**What is expected:**
Find every line in the items below that contains the string "skCircle", and copy each of those lines.

>> Start Data to use

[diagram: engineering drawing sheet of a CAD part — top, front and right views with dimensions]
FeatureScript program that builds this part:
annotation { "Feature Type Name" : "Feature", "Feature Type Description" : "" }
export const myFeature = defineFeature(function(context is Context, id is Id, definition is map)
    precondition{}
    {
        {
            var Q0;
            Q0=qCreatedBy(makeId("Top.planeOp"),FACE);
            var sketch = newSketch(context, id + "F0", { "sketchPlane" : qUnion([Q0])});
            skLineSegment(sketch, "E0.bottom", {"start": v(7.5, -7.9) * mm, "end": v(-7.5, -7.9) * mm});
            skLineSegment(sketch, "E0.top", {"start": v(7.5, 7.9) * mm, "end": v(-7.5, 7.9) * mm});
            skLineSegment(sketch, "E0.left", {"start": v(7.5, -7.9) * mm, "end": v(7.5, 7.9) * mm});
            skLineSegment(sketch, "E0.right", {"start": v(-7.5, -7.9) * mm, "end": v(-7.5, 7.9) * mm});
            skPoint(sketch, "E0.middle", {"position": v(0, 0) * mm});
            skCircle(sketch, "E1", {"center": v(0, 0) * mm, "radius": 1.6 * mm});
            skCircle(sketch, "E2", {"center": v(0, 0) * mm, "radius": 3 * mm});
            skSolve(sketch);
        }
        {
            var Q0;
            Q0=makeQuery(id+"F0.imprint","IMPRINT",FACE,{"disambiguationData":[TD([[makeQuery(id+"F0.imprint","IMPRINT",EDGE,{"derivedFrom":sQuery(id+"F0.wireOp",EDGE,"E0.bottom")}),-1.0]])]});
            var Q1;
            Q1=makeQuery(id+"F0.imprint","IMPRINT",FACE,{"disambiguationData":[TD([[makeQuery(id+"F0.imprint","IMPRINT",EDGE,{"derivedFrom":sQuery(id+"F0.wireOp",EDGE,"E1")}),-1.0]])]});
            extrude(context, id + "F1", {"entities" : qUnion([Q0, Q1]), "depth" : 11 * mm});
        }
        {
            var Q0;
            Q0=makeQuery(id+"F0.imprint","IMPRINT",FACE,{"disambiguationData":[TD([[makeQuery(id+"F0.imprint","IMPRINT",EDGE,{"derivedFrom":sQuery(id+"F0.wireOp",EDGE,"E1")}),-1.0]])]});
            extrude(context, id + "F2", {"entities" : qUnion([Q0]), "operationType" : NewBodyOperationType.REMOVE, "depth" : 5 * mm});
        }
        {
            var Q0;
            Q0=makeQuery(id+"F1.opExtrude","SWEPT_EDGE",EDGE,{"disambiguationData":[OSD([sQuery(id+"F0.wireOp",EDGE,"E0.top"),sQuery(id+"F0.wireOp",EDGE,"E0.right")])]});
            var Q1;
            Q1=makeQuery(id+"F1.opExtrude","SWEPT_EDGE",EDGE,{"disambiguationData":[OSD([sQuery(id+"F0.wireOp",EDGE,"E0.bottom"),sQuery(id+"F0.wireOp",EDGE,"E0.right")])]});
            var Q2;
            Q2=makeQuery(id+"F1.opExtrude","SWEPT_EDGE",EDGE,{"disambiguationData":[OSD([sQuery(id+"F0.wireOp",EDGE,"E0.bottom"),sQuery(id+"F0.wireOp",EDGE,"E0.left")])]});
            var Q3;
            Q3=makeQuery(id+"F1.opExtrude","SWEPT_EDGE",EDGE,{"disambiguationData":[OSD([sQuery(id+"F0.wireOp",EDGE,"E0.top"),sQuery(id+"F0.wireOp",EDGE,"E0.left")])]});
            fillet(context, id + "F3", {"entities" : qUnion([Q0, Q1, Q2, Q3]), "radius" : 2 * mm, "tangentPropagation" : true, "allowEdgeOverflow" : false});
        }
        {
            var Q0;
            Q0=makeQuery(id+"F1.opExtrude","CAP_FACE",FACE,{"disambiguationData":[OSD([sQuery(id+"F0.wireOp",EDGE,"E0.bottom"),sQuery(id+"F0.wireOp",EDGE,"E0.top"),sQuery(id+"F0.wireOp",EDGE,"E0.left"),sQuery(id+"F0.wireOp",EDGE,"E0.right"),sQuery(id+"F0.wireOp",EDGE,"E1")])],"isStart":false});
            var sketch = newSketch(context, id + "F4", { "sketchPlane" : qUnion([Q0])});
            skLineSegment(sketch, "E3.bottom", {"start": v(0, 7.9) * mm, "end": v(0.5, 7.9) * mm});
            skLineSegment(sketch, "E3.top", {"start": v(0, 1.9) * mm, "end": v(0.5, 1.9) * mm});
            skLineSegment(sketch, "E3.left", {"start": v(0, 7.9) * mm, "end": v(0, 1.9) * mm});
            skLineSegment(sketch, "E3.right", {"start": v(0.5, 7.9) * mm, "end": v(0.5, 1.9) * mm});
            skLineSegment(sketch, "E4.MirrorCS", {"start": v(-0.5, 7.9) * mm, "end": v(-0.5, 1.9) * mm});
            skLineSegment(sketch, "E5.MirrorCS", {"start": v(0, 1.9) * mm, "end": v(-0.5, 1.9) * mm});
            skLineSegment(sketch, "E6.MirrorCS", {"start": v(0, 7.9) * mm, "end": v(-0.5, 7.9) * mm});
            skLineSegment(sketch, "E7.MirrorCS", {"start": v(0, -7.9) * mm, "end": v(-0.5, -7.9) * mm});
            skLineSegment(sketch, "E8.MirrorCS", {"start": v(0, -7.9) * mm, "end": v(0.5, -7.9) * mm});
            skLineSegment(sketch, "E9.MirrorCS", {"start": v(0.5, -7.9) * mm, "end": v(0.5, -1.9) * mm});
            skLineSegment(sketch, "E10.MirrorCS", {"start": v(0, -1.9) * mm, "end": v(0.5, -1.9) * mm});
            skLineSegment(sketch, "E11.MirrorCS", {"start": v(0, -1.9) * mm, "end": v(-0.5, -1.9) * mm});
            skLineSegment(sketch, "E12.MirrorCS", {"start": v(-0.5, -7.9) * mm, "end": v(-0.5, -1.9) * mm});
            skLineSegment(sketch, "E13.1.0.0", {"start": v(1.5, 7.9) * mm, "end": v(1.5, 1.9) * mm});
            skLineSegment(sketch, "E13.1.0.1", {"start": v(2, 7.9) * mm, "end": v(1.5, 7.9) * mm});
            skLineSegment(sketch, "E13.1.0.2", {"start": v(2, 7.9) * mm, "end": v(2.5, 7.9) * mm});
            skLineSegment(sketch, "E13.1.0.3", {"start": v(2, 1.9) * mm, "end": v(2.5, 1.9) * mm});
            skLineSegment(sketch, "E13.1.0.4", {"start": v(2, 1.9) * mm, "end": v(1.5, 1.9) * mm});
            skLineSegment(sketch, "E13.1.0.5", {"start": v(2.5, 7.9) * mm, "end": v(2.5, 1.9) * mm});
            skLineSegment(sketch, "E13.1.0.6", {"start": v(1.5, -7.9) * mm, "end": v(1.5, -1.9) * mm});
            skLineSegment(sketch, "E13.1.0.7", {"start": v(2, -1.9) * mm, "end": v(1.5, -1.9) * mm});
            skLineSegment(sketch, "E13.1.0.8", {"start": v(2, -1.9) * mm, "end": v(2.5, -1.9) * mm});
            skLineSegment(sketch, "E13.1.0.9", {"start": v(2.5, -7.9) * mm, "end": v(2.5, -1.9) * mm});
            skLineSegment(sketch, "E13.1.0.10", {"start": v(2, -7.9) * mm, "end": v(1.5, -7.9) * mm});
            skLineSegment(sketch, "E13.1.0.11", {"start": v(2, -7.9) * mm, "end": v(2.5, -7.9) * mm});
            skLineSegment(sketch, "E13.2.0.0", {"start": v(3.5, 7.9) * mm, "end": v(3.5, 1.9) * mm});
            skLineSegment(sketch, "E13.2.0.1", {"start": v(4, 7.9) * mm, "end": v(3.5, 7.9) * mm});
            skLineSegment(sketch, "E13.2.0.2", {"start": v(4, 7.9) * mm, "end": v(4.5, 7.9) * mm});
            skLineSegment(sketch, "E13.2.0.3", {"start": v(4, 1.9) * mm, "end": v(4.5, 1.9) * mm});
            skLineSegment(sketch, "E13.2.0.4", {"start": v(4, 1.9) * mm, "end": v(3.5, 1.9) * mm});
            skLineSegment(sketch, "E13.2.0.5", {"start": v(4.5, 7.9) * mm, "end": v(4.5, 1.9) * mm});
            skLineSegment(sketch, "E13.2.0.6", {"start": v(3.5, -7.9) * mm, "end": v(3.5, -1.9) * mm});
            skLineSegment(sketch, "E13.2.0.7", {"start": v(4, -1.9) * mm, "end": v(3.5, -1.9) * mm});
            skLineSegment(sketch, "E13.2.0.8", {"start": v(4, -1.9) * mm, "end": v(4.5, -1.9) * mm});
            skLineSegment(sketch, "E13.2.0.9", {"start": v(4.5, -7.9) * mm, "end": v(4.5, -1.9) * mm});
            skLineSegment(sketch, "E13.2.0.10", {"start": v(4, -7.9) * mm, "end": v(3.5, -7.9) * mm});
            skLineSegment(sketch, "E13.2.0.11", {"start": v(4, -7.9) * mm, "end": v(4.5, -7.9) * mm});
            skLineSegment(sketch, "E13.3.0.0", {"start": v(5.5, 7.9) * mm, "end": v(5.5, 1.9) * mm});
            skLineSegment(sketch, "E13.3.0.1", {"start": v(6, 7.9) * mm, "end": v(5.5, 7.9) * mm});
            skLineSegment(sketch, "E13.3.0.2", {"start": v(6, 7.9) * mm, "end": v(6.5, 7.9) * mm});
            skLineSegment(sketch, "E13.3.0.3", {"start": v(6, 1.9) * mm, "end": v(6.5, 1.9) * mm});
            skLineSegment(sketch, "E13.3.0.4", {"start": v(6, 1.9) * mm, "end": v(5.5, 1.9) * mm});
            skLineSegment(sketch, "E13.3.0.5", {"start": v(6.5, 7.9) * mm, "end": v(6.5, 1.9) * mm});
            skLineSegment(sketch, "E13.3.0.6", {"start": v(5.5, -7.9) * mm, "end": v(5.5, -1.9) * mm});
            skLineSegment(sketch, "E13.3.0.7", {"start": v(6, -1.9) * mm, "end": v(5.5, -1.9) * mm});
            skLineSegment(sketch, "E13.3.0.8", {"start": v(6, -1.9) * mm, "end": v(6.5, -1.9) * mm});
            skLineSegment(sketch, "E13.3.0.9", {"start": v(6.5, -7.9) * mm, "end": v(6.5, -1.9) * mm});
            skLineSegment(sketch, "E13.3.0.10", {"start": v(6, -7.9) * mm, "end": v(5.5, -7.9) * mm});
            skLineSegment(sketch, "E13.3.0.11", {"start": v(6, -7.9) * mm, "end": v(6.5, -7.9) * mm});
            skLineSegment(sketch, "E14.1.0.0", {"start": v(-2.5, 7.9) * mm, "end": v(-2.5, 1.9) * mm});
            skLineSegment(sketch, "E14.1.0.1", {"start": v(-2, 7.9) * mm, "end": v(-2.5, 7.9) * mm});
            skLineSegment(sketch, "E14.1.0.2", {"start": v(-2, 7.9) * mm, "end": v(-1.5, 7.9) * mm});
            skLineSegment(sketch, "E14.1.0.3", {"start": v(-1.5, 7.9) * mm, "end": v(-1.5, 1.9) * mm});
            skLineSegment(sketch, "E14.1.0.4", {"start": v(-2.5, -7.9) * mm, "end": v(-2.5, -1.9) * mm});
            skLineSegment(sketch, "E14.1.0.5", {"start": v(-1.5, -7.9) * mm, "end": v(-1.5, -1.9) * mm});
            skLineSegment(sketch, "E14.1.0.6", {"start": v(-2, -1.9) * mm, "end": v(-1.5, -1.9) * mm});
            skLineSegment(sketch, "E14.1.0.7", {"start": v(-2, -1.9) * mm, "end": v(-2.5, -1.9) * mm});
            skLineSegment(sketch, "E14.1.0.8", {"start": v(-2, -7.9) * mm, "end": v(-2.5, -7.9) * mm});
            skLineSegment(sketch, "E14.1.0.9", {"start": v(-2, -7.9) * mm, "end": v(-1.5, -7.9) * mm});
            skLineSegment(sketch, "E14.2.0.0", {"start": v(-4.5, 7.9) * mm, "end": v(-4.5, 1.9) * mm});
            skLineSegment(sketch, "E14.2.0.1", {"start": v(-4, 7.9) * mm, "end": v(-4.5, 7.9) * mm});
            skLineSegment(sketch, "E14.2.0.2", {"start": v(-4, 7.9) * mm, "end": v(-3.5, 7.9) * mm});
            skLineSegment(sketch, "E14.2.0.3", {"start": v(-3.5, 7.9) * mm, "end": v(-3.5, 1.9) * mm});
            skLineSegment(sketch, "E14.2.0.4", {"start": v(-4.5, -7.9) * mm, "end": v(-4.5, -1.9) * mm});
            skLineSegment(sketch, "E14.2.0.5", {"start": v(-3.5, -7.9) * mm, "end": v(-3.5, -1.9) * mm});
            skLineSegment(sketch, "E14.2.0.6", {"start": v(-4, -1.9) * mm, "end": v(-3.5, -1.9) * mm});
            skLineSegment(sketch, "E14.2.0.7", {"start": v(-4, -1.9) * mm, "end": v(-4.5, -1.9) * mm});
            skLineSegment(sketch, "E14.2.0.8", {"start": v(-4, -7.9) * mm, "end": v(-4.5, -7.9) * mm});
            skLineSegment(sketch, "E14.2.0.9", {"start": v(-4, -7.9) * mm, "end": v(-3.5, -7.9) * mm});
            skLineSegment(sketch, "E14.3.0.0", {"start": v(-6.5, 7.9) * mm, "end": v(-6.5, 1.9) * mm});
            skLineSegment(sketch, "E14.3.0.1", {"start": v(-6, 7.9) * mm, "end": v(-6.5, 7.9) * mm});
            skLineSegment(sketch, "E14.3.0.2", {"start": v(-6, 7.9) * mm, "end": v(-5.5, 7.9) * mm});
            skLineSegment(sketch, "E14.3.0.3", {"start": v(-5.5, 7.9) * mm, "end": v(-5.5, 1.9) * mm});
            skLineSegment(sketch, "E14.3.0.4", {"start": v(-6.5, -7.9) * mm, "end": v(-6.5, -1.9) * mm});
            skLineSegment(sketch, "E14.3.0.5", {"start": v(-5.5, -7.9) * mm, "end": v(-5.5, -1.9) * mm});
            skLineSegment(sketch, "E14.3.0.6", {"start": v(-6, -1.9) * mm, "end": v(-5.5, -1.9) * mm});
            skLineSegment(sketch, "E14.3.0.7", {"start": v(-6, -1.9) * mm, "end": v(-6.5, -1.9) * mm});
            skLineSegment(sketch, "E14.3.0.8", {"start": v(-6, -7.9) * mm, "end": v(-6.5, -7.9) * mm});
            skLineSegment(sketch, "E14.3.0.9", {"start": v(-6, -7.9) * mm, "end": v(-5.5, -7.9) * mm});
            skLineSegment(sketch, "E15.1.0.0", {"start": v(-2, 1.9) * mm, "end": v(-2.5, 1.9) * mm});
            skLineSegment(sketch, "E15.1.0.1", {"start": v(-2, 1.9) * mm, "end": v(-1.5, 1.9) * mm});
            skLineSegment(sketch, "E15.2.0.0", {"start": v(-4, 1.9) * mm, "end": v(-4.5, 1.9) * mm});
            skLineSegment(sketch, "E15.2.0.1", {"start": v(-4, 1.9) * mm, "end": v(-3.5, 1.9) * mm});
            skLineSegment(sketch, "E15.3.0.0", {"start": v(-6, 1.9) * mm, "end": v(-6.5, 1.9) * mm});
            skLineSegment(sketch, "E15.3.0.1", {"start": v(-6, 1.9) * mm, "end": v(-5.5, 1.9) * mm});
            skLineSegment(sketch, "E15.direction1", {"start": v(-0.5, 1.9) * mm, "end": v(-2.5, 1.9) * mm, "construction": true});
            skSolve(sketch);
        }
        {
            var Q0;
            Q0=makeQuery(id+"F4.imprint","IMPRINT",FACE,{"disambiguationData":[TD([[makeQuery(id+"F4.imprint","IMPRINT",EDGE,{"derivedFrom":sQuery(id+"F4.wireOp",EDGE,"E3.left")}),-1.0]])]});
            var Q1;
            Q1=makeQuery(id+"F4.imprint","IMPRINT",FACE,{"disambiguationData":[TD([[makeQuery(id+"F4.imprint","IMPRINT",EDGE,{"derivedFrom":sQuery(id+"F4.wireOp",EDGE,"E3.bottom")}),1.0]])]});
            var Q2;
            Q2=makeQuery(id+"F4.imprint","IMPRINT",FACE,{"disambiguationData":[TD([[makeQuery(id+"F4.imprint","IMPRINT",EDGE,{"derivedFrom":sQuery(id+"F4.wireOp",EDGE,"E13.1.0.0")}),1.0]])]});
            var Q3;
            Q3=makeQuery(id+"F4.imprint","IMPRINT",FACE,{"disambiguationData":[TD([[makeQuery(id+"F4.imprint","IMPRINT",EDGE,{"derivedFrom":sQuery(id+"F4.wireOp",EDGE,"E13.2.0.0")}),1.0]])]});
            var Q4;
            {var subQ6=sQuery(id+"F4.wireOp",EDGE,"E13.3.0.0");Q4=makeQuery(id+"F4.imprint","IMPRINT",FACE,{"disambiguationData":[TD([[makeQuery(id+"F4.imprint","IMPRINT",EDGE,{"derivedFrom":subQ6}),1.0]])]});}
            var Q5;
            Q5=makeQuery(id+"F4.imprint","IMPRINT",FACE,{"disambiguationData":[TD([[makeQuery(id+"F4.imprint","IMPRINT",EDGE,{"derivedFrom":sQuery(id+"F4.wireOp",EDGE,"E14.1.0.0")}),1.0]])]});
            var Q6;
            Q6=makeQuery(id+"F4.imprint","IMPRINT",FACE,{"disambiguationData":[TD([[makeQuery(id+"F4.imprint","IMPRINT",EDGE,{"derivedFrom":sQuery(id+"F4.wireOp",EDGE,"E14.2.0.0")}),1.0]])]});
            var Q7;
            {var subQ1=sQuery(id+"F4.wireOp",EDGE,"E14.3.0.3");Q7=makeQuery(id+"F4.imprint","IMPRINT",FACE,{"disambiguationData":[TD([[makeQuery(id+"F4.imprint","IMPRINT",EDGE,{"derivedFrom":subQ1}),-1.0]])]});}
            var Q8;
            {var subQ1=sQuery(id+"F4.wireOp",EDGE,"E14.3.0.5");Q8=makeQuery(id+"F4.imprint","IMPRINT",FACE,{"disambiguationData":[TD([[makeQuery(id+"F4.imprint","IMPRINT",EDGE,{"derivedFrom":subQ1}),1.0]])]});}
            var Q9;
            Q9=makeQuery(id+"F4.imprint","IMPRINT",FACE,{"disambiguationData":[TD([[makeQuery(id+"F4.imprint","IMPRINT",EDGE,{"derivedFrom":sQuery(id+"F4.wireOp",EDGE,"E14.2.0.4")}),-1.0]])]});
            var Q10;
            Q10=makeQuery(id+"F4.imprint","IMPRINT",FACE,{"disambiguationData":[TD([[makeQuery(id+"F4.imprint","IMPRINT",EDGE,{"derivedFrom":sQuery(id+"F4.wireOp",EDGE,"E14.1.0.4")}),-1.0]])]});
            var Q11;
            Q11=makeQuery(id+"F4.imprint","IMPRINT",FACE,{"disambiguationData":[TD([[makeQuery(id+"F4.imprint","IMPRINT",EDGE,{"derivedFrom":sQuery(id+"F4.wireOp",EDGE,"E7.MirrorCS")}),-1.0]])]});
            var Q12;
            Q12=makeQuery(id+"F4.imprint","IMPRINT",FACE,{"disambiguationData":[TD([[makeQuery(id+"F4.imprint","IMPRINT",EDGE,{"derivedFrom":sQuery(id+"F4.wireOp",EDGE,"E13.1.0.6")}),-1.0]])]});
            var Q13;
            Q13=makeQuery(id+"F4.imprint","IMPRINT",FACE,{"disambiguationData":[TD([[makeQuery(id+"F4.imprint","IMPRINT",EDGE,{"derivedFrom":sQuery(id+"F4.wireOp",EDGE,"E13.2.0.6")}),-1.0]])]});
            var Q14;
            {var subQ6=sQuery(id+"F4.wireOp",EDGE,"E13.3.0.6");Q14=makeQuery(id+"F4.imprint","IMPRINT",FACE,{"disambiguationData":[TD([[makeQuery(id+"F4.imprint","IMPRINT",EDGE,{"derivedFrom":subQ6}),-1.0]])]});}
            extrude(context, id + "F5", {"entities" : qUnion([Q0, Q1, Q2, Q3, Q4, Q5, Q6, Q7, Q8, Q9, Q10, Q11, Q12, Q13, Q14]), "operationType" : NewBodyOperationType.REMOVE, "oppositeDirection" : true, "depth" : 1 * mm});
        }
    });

>> End Data to use

**The answer:**
            skCircle(sketch, "E1", {"center": v(0, 0) * mm, "radius": 1.6 * mm});
            skCircle(sketch, "E2", {"center": v(0, 0) * mm, "radius": 3 * mm});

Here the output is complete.